- **Quoted passage**
Single by Sandra

from the album Into a Secret Land
- B-side: "It Means Forever"
- Released: 23 January 1989
- Genre: Pop
- Length: 4:10 (album version); 3:49 (single version);
- Label: Virgin
- Songwriters: Hubert Kemmler; Markus Löhr; Klaus Hirschburger; Sandra Cretu;
- Producer: Michael Cretu

Sandra singles chronology
| "Secret Land" (1988) | "We'll Be Together" (1989) | "Around My Heart" (1989) |

Licensed audio
- "We'll Be Together" on YouTube

= We'll Be Together (Sandra song) =

"We'll Be Together" is a pop song performed by German singer Sandra from her third studio album, Into a Secret Land. It was written by Hubert Kemmler, Markus Löhr, Klaus Hirschburger and Sandra Cretu, and produced by Michael Cretu. This is the only song along with "When the Rain Doesn't Come" (from the 1992 album Close to Seven) that was written or co-written by Sandra herself, prior to the 2007 album The Art of Love. It was released as the third single from Into a Secret Land in January 1989. For the single release, the song was remixed and labelled as the "'89 Remix". In 1999, a remix of the song was released on Sandra's compilation My Favourites. The track was remixed again for her 2006 compilation Reflections.

==Music video==
The music video was directed by Bulle Bernd in Ibiza, Spain and Cannes, France. The clip was released on Sandra's VHS video compilation 18 Greatest Hits in 1992 as well as the 2003 DVD The Complete History.

- **Complete the following**
**a.** Repeat word for word the stretch of the article on Sandra's song "We'll Be Together" from "Licensed audio" through "2006 compilation Reflections.".
**b.** In the entries, reproduce line for line the stretch from the line containing "Røntgenundersøgelse: hvad du" through the line containing "investere i et".

- **Material to process**
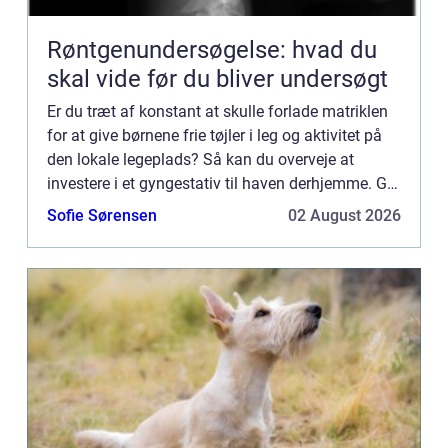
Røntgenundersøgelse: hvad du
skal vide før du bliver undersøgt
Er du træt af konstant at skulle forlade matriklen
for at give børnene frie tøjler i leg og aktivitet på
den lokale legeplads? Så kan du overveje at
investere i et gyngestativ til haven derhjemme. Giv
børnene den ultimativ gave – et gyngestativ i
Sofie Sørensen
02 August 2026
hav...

---

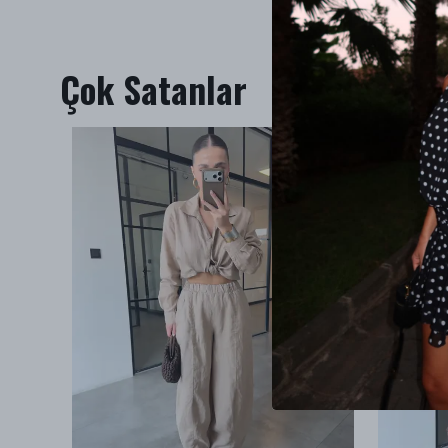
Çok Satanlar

- **Solutions to the exercise**
**a.**
Licensed audio
- "We'll Be Together" on YouTube

= We'll Be Together (Sandra song) =

"We'll Be Together" is a pop song performed by German singer Sandra from her third studio album, Into a Secret Land. It was written by Hubert Kemmler, Markus Löhr, Klaus Hirschburger and Sandra Cretu, and produced by Michael Cretu. This is the only song along with "When the Rain Doesn't Come" (from the 1992 album Close to Seven) that was written or co-written by Sandra herself, prior to the 2007 album The Art of Love. It was released as the third single from Into a Secret Land in January 1989. For the single release, the song was remixed and labelled as the "'89 Remix". In 1999, a remix of the song was released on Sandra's compilation My Favourites. The track was remixed again for her 2006 compilation Reflections.

**b.**
Røntgenundersøgelse: hvad du
skal vide før du bliver undersøgt
Er du træt af konstant at skulle forlade matriklen
for at give børnene frie tøjler i leg og aktivitet på
den lokale legeplads? Så kan du overveje at
investere i et gyngestativ til haven derhjemme. Giv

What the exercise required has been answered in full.